Chinese Communist Party (CCP)

.

A few days before the scene went viral around the world, it had been a farm worker,

Miao Xiaolu

, who posted the first video on

Weibo

, the Chinese brother of Twitter.

After the uproar, some local Chinese newspapers went to talk to Miao Xiaolu, who was still stunned by the inexplicable pattern her herd was following.

"We are also very curious to know what has happened and we hope that the experts answer our questions," said the woman, who pointed out that there are 34 pens on the farm, but only the sheep from pen number 13 were the protagonists of the show.

"First a few started to go around in a circle, they seemed disoriented. But then the rest joined in," Miao said.
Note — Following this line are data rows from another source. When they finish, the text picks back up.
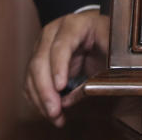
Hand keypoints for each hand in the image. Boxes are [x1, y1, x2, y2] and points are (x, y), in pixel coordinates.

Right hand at [23, 10, 109, 126]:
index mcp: (73, 24)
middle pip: (40, 62)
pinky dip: (37, 99)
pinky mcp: (37, 60)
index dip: (59, 67)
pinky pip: (30, 82)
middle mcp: (52, 33)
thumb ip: (102, 64)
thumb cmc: (104, 35)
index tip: (61, 87)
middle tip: (55, 111)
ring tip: (55, 116)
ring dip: (40, 99)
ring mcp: (41, 46)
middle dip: (45, 90)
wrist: (95, 28)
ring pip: (31, 75)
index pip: (61, 46)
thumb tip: (80, 93)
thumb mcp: (111, 44)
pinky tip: (48, 111)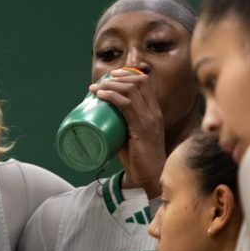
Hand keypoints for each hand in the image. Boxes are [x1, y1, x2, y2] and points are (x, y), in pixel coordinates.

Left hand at [92, 69, 166, 197]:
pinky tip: (101, 95)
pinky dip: (112, 97)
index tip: (113, 74)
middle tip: (100, 82)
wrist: (149, 176)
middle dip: (118, 77)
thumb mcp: (130, 135)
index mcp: (154, 112)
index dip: (129, 74)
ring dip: (111, 85)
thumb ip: (121, 125)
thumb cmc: (137, 158)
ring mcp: (150, 119)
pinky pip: (127, 105)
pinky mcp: (142, 128)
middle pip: (139, 82)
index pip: (146, 83)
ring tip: (95, 89)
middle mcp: (154, 112)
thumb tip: (99, 116)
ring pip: (131, 91)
In the absence of a confirmed explanation, several veterinarians have wanted to point in the direction of a bacterial disease that makes some animals appear disoriented and start pacing:

listeriosis

, which can inflame one side of the brain and cause infected animals continually turn to the side that is affected.

The Chinese newspaper

Dairy Times

also collected the opinion of some experts in the prevention and control of animal diseases, who speculated that the behavior of sheep could be caused by parasitic diseases such as cerebral echinococcosis, although they specified that this disease manifests itself mainly in individual sheep, and it is not a group phenomenon.

There are also other specialists such as Professor

Matt Bell

, from the Department of Agriculture at the University of Hartpury (England), who in Newsweek magazine bet on social behavior dominated by the herd mentality.

"It appears that the sheep are in the pen for long periods, and this could lead to stereotypical behavior, with repeated turning due to frustration with being in the pen and limited," Bell said.